Yes, that remains his opinion; I didn't mean to suggest otherwise. But there are many other people in that thread that don't think it's clear. To me, the fact that it performs so well when compared to the R IV makes me suspicious of the claim that there is noise reduction applied.


----------



## privatebydesign (Aug 10, 2020)

DrToast said:


> Yes, that remains his opinion; I didn't mean to suggest otherwise. But there are many other people in that thread that don't think it's clear. To me, the fact that it performs so well when compared to the R IV makes me suspicious of the claim that there is noise reduction applied.


That it beats the 1DX III by so much makes it obvious that it does have NR applied.



Photographic Dynamic Range versus ISO Setting


----------



## DrToast (Aug 10, 2020)

privatebydesign said:


> That it beats the 1DX III by so much makes it obvious that it does have NR applied.
> 
> 
> 
> ...



Then where's the lost detail from the NR? Also, what does the 1DXIII have to do with it?
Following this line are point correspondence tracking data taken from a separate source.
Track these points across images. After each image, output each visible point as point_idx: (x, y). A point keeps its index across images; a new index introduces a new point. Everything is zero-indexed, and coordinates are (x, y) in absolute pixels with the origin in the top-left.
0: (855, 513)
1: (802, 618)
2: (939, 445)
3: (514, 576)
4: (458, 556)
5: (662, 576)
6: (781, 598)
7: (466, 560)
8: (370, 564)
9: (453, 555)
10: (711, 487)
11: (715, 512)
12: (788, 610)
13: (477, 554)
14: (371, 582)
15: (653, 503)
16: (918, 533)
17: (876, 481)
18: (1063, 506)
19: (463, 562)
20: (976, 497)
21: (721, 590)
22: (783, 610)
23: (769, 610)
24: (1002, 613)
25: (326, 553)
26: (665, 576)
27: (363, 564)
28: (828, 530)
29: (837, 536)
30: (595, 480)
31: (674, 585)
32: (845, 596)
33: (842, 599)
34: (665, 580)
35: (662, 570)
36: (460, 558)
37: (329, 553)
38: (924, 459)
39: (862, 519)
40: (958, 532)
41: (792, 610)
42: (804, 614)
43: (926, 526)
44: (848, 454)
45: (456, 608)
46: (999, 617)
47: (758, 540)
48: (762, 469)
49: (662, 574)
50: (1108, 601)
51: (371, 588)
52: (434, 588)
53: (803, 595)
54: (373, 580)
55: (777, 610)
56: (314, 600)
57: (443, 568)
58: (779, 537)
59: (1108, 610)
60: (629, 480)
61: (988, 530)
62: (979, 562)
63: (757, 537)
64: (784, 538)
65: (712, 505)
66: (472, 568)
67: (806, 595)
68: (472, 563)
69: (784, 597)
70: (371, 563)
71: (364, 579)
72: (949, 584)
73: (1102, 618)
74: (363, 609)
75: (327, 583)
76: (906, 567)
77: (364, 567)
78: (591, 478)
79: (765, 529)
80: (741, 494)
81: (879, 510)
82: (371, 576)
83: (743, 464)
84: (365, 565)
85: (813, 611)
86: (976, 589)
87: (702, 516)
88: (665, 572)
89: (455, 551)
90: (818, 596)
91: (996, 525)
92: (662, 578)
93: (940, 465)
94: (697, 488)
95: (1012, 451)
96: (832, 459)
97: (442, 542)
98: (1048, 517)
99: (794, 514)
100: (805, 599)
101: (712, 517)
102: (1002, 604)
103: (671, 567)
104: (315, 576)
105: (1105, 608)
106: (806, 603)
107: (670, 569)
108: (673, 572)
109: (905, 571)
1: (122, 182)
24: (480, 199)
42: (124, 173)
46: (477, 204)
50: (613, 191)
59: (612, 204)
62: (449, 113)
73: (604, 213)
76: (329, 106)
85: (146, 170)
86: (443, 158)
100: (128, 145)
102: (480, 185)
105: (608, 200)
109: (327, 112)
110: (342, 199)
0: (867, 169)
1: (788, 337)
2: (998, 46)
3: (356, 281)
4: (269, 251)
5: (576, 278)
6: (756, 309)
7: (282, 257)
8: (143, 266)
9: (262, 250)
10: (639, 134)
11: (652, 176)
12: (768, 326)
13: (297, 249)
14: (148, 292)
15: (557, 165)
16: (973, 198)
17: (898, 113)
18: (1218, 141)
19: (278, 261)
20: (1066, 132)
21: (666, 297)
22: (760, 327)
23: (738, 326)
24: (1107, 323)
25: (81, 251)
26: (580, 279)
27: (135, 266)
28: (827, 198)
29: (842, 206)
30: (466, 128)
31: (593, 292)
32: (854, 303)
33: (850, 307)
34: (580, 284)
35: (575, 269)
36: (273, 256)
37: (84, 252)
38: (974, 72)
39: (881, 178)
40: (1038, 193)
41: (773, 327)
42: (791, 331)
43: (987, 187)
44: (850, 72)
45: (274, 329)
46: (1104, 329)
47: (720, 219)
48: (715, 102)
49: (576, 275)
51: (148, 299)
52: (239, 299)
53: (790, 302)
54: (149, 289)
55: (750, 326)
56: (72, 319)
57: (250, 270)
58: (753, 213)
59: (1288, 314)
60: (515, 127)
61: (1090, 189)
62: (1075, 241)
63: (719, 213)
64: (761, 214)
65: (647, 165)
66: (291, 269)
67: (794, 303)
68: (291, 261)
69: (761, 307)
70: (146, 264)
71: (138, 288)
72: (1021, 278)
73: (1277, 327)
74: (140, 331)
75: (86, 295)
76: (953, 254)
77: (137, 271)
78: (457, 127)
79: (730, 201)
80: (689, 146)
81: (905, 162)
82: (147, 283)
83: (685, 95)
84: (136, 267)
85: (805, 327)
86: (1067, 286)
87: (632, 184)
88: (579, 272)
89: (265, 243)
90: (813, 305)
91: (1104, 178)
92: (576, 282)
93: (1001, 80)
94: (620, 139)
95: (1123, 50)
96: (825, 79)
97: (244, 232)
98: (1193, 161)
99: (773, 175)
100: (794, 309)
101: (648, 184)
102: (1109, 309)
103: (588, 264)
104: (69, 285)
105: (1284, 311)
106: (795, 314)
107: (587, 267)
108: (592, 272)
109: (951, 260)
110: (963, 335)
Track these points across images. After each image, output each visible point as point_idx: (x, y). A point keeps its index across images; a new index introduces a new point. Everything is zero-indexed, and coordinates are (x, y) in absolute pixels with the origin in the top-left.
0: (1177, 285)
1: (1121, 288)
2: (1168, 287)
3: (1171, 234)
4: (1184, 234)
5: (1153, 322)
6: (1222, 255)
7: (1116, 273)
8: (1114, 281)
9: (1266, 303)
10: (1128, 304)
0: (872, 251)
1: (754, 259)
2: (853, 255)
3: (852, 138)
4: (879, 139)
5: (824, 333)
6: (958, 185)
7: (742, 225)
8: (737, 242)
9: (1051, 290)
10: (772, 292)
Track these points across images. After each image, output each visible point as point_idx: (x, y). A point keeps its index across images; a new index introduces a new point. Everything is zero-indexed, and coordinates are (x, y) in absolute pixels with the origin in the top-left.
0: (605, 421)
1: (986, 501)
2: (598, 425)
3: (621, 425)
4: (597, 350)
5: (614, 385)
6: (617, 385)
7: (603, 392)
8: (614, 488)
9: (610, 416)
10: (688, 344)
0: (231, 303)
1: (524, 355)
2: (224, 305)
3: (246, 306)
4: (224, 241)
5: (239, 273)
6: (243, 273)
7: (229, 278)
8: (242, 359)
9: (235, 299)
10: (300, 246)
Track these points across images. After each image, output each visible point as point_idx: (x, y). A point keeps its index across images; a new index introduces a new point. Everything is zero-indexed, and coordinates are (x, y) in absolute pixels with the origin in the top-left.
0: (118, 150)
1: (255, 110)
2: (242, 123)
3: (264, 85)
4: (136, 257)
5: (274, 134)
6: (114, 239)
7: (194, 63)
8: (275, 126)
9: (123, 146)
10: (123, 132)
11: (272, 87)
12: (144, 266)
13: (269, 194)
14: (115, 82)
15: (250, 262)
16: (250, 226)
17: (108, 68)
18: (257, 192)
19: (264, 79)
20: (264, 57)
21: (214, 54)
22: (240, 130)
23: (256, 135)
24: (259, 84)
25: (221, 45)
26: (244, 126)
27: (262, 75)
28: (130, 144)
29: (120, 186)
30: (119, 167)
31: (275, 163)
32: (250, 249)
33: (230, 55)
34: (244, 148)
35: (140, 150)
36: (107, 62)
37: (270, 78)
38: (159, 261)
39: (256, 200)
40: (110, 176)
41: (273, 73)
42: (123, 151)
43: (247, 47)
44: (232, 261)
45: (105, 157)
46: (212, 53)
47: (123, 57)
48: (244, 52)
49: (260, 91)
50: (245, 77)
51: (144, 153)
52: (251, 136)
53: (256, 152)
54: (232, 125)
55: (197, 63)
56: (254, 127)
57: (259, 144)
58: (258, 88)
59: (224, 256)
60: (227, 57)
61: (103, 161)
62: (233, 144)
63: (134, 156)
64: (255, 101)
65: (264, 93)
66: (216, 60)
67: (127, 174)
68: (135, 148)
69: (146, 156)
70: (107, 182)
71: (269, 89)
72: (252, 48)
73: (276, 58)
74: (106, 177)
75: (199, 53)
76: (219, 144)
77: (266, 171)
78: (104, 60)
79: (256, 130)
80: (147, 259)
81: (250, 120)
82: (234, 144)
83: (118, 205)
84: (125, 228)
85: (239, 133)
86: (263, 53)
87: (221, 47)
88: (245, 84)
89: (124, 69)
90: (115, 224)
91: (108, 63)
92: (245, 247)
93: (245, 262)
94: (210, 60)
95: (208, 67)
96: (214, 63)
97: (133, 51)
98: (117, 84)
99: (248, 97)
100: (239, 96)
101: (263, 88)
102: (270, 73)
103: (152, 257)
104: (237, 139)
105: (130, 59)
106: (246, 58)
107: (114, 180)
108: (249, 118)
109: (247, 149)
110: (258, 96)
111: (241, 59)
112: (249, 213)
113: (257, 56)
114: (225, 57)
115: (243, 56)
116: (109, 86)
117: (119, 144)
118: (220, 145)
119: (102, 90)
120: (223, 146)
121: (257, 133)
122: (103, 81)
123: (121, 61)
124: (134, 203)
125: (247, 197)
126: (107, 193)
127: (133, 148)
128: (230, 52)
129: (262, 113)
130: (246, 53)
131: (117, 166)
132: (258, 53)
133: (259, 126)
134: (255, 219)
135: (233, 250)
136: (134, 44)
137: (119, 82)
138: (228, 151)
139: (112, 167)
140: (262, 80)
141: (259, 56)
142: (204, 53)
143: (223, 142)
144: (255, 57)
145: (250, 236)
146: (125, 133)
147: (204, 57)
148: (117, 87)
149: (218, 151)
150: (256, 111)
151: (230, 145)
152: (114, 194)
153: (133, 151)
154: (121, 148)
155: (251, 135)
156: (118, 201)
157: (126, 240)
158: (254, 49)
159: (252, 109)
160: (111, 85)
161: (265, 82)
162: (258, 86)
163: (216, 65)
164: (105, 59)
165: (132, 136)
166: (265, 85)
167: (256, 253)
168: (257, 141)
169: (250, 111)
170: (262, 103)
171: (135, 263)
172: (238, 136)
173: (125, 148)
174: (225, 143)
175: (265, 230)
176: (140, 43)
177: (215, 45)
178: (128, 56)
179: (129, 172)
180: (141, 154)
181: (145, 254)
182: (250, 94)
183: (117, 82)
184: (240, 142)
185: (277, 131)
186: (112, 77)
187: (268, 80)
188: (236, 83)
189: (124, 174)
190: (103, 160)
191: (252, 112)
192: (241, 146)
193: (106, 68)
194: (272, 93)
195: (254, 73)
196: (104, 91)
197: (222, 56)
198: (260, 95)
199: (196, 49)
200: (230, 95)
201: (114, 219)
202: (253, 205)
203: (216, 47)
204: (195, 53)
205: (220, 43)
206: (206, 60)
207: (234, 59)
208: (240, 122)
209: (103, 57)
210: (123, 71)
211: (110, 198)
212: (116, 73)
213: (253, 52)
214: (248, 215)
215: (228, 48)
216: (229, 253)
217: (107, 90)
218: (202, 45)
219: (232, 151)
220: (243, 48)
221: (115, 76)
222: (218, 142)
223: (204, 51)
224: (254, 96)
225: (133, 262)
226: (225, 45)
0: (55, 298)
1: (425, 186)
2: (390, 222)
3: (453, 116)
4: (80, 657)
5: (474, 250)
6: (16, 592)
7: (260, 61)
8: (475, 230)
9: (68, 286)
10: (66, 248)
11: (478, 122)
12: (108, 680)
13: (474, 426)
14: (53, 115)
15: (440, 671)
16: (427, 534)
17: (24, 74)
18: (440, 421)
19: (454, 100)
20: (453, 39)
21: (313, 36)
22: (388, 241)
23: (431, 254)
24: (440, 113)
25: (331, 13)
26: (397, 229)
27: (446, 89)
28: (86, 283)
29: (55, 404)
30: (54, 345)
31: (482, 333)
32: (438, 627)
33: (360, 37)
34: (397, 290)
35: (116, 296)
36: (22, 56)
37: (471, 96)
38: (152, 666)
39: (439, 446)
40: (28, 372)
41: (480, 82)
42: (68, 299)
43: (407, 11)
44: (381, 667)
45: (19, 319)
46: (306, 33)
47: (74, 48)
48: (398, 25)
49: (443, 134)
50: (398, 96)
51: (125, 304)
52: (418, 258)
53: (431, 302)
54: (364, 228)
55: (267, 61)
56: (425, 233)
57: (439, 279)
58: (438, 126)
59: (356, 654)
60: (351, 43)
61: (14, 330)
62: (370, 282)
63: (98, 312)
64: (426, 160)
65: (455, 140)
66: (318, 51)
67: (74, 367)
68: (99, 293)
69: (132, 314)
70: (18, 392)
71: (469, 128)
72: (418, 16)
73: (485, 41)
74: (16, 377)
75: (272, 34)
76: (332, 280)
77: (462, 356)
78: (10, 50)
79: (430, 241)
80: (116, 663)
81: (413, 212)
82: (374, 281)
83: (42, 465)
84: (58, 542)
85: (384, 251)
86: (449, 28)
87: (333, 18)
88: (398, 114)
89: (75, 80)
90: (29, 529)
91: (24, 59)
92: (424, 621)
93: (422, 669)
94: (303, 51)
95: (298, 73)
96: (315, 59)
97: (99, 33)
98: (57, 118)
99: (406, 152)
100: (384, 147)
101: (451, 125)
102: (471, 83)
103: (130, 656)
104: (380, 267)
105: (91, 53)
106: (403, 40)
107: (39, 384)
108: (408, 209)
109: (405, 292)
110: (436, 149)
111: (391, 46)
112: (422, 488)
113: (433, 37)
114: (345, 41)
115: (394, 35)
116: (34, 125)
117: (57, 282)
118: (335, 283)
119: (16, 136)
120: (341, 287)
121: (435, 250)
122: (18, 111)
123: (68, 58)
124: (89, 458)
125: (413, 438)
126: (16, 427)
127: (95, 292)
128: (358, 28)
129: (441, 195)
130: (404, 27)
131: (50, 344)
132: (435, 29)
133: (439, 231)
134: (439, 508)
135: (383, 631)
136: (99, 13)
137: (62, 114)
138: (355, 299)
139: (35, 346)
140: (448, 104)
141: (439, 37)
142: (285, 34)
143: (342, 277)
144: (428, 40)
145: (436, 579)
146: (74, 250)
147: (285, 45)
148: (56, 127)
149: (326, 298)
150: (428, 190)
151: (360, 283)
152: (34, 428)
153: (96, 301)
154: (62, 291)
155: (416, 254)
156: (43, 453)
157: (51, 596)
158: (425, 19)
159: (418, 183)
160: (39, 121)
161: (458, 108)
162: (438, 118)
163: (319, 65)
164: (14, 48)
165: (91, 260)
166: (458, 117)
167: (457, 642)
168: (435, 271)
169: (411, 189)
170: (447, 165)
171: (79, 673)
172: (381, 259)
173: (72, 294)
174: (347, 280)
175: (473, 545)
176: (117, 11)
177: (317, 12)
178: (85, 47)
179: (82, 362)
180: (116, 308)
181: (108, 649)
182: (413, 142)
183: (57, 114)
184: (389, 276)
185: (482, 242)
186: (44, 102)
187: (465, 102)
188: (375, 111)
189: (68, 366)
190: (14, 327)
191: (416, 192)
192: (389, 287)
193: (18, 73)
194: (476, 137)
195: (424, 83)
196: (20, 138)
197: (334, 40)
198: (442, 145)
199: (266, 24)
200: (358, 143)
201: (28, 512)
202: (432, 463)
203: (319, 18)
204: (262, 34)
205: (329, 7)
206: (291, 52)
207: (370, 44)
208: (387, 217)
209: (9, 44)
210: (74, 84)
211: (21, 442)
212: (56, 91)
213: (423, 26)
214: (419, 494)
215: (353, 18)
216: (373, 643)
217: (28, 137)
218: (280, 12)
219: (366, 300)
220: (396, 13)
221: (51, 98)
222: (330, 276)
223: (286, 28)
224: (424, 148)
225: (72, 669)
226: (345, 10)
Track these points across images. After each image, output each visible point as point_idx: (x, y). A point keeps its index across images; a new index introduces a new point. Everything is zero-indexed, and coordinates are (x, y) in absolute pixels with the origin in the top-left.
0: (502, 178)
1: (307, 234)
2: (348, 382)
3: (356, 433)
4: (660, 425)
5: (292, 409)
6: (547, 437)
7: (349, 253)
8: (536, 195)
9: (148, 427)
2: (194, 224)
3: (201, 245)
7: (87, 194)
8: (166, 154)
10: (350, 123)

It's a different sensor?


----------



## privatebydesign (Aug 10, 2020)

DrToast said:


> Then where's the lost detail from the NR? Also, what does the 1DXIII have to do with it? It's a different sensor?


As Bill Claff points out at such low ISO it is impossible to calculate the loss in resolution without a RAW file that doesn't have NR applied, and you currently can't get one of them. The larger point being at those low iso's it becomes an engineering difference not a visible one.

The relevance of the 1DX III is that it is the same generation and technology sensor but the RAW file is not cooked, it is the best indicator of where the PDR would be for an uncooked R5 RAW, sure the EDR will be different but that doesn't matter as we can still use the PDR as a normalized comparison.


----------